__EXCERPTED PASSAGE__.
===
Tessa Ickx
Tessa Ickx

Reputation: 33

How to iterate over a dictionary in a specific way?

I'm trying to iterate over a dictionary in a specific way. Let's say my dictionary is like this:

d={'MERRY': [12996, 13225, 18225, 20449, 24336, 27556, 27889, 34225, 46225,
             52441, 61009, 62001, 63001, 64009, 70225, 73441, 81225],
   'XMAS': [1024, 1089, 1296, 1369, 1764, 1849, 1936, 2304, 2401, 2601, 2704,
            2809, 2916, 3025, 3249, 3481,3721, 4096, 4356, 4761, 5041, 5184,
            5329, 5476, 6084, 6241, 6724, 7056, 7396, 7569, 7921, 8649, 9025,
            9216, 9604, 9801],
   'TO': [16, 25, 36, 49, 64, 81],
   'ALL': [100, 144, 400, 900]}

First, I want to check the combinations:

12996 1024 16 100,
12996 1024 16 144,
12996 1024 16 400,
12996 1024 16 900,

After that: 12966 1024 25 100, etc.

I need to check all the possible combinations. Another solution is also fine by me.

I've tried doing it manually with a lot of for-loops, and that works.
===
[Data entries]
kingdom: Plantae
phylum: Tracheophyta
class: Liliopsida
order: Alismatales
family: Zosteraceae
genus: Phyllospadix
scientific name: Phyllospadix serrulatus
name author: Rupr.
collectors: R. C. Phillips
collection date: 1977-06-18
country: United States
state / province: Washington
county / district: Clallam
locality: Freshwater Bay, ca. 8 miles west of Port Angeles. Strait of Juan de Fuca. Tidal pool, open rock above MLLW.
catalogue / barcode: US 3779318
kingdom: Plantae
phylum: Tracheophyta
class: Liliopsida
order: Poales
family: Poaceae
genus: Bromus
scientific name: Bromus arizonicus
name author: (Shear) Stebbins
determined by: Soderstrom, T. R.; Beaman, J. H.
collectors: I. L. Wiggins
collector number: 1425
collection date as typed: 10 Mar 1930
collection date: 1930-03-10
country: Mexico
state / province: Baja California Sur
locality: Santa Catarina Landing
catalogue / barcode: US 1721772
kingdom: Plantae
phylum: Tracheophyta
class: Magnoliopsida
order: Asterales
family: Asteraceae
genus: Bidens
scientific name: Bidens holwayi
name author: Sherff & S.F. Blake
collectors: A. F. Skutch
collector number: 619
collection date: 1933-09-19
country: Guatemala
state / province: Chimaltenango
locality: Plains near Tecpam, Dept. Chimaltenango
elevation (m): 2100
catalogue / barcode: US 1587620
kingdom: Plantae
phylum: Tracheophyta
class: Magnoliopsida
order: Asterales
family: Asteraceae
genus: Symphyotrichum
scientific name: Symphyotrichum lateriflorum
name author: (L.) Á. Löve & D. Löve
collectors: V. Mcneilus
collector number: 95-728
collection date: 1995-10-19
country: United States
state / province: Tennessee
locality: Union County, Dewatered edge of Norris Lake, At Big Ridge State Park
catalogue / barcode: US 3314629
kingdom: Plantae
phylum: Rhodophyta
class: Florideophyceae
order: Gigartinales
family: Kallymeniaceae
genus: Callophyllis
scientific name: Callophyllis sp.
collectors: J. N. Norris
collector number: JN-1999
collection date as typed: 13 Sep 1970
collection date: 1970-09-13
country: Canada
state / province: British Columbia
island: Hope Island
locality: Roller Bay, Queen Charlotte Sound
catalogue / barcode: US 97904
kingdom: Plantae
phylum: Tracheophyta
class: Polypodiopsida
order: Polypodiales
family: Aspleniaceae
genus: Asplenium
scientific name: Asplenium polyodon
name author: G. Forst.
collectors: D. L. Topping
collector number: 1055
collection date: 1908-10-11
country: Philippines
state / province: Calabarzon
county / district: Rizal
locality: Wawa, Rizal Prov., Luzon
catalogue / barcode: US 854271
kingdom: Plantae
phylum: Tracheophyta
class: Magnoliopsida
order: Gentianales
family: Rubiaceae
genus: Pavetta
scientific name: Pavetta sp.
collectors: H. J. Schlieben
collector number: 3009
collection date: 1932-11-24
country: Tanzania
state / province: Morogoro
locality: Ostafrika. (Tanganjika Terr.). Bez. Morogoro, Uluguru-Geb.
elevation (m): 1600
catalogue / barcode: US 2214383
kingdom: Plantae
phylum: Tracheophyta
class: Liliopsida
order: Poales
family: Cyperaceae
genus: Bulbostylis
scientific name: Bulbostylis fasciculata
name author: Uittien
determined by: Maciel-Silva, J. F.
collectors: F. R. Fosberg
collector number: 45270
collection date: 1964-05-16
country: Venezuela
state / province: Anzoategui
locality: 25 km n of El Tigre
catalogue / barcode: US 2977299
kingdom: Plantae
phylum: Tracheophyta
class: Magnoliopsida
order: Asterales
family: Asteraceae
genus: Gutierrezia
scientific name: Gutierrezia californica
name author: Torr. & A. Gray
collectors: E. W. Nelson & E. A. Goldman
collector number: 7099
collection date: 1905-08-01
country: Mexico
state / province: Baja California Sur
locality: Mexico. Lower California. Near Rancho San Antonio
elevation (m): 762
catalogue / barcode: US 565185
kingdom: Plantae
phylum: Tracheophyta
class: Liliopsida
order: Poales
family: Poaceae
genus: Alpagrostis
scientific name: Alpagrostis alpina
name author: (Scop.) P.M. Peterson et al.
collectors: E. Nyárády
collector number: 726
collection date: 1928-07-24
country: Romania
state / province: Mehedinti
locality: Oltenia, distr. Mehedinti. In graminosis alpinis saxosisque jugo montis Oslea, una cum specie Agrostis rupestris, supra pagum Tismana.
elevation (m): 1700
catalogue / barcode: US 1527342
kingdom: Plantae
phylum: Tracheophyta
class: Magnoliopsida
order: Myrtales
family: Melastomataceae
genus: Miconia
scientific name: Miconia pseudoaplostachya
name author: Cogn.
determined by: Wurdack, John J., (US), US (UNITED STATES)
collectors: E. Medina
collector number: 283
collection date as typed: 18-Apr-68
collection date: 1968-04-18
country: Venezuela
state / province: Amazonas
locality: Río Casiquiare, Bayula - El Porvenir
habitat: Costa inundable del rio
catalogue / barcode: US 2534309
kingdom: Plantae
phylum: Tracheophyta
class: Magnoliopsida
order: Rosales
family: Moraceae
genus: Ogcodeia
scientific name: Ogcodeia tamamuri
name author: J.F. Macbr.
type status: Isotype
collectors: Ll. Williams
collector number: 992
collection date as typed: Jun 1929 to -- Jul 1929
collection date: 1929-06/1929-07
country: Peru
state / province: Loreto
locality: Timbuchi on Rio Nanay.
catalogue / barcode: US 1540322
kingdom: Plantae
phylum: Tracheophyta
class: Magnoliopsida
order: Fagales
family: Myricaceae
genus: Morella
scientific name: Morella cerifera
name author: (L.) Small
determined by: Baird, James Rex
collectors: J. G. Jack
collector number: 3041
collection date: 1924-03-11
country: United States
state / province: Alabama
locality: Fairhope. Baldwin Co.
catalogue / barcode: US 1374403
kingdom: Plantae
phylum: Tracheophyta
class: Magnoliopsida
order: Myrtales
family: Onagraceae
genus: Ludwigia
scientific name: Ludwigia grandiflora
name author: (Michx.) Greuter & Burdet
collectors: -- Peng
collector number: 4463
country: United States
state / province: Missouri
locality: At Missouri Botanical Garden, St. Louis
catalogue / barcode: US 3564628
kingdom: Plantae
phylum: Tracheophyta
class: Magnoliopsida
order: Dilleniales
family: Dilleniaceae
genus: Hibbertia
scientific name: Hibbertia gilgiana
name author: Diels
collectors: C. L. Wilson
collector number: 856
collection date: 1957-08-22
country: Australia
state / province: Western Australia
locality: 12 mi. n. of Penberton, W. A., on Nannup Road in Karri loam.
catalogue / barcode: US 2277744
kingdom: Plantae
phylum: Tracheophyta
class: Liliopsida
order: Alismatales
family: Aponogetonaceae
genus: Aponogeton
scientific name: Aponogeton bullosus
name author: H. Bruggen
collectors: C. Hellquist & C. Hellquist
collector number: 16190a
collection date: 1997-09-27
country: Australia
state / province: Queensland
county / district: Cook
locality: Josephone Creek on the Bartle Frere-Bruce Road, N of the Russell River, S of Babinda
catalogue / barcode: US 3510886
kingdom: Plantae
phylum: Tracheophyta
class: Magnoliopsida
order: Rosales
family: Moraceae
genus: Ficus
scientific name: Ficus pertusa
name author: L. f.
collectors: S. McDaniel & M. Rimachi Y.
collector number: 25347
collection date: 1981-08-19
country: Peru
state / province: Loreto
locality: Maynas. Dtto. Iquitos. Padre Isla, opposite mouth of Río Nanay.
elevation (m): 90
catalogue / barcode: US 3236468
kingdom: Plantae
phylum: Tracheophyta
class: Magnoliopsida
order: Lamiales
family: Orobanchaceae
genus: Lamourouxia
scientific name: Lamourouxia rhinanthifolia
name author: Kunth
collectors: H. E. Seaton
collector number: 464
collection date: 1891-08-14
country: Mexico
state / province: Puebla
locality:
===
__ACTIVITIES__.
1. Quote the dictionary-iteration question between "First, I want" and "and that works.", inclusive.
2. Continue the dictionary-iteration question from its last sentence onward.
The listing is not needed for any of this work.

__TASK ANSWERS__.
1.
First, I want to check the combinations:

12996 1024 16 100,
12996 1024 16 144,
12996 1024 16 400,
12996 1024 16 900,

After that: 12966 1024 25 100, etc.

I need to check all the possible combinations. Another solution is also fine by me.

I've tried doing it manually with a lot of for-loops, and that works.

2.
The code worked for this example, but I need to expand it to a dictionary with up to 10 keys. I have no idea how to fix this.

This code shows an example for a dictionary with 4 keys:

for item in d['MERRY']:
    for item2 in d['XMAS']:
        for item3 in d['TO']:
            for item4 in d['ALL']:
                #make something out of items1,2,3 and 4
                if something == somethingelse:
                    #print(something)

Upvotes: 2

Views: 88

Answers (1)

Ilya
Ilya

Reputation: 541

Try this (compliments to @Prune):

from itertools import product
[p for p in product(*d.values())]

product() gives you an iterable. If you don't want the iterable blown up into a list right away, skip the list comprehension.